[EXTRACTED ENTRIES — start]
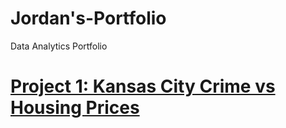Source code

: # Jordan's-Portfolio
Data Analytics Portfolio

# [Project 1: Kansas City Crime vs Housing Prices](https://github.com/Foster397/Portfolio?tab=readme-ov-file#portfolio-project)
[EXTRACTED ENTRIES — finish]
[EXTRACTED ENTRIES — start]
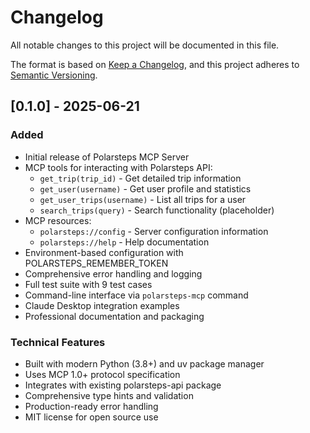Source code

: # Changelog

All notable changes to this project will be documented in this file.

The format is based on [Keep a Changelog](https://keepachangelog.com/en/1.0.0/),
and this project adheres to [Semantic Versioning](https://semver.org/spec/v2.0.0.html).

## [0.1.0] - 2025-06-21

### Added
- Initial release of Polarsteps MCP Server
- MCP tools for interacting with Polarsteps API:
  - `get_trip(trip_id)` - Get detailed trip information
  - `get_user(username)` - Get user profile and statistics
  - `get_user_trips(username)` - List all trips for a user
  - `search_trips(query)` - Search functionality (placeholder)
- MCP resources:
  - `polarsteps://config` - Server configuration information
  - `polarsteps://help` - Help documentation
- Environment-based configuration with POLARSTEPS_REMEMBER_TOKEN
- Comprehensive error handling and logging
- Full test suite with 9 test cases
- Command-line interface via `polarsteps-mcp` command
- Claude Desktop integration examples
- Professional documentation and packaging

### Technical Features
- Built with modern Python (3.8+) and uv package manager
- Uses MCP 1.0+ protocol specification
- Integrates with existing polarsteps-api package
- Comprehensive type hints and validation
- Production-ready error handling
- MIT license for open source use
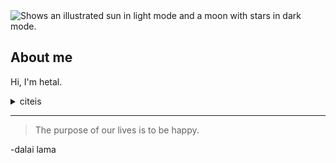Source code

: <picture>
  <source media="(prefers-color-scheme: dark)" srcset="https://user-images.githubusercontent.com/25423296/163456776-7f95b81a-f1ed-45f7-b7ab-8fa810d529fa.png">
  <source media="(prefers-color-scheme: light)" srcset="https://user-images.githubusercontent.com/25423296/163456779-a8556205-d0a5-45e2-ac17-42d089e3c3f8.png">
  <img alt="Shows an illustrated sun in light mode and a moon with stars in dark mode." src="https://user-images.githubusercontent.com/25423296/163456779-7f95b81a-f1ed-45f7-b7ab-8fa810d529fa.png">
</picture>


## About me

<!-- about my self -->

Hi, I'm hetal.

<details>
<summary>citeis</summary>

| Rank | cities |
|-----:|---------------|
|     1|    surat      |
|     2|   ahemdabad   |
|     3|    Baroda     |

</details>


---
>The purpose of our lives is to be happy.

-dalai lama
[EXTRACTED ENTRIES — finish]
> [TASK OBJECTIVE]: Within the listing above, extract exactly the lines from the line with "## About me" to the line with "-dalai lama", the two named lines included, and no others.

> [COMPLETED TASK]:
## About me

<!-- about my self -->

Hi, I'm hetal.

<details>
<summary>citeis</summary>

| Rank | cities |
|-----:|---------------|
|     1|    surat      |
|     2|   ahemdabad   |
|     3|    Baroda     |

</details>


---
>The purpose of our lives is to be happy.

-dalai lama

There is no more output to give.